Miller points out that, at times, Obama was the only lawmaker voting "present" on bills winning near unanimous support, even on issues he supported and on one he sponsored.
Chris Mooney is a political science professor at the University of Illinois, Springfield.
"A person as cerebral as Sen. Obama might be prone to such a thing, thinking things through a little too carefully," Mooney says.
Mooney and other state capitol watchers and players say Illinois lawmakers often vote "present" as part of a larger party or issue bloc strategy.
Pam Sutherland is the president and CEO of the Illinois Planned Parenthood Council. She says Obama voted "present" at least seven times to provide cover to other abortion-rights supporters on such bills as the "Born Alive Infant Protection Act."
"Senators didn't want to vote pro-choice anymore, because they knew these were being used against them in their campaigns," Sutherland said.

■ **Job**: Copy out the whole passage about Obama's "present" votes in the Illinois Senate, word for word.

■ **Provided material**:
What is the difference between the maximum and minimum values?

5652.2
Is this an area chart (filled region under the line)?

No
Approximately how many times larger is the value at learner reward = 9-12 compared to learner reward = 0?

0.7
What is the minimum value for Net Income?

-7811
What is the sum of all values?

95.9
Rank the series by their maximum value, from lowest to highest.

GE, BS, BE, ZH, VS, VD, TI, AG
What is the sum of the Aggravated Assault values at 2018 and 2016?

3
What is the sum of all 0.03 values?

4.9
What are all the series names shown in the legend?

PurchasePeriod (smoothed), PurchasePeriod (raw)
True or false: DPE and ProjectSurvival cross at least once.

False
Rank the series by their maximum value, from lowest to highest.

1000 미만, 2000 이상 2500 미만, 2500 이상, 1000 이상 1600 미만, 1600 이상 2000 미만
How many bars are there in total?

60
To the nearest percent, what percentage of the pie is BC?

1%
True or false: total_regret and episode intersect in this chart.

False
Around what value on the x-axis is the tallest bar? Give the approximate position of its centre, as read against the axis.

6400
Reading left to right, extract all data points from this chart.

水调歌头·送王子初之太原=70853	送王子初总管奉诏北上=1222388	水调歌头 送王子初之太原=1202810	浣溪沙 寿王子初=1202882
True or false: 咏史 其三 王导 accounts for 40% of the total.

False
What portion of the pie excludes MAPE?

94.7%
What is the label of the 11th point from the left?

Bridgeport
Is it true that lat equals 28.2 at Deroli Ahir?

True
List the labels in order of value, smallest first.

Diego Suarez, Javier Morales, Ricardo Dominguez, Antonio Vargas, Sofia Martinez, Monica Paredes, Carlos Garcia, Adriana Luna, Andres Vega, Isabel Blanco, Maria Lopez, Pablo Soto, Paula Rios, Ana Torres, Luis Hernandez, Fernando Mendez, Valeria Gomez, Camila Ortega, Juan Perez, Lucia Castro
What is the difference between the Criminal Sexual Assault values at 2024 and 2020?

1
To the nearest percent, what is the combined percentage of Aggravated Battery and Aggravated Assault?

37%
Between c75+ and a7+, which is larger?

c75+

■ **Final answer**:
Miller points out that, at times, Obama was the only lawmaker voting "present" on bills winning near unanimous support, even on issues he supported and on one he sponsored.
Chris Mooney is a political science professor at the University of Illinois, Springfield.
"A person as cerebral as Sen. Obama might be prone to such a thing, thinking things through a little too carefully," Mooney says.
Mooney and other state capitol watchers and players say Illinois lawmakers often vote "present" as part of a larger party or issue bloc strategy.
Pam Sutherland is the president and CEO of the Illinois Planned Parenthood Council. She says Obama voted "present" at least seven times to provide cover to other abortion-rights supporters on such bills as the "Born Alive Infant Protection Act."
"Senators didn't want to vote pro-choice anymore, because they knew these were being used against them in their campaigns," Sutherland said.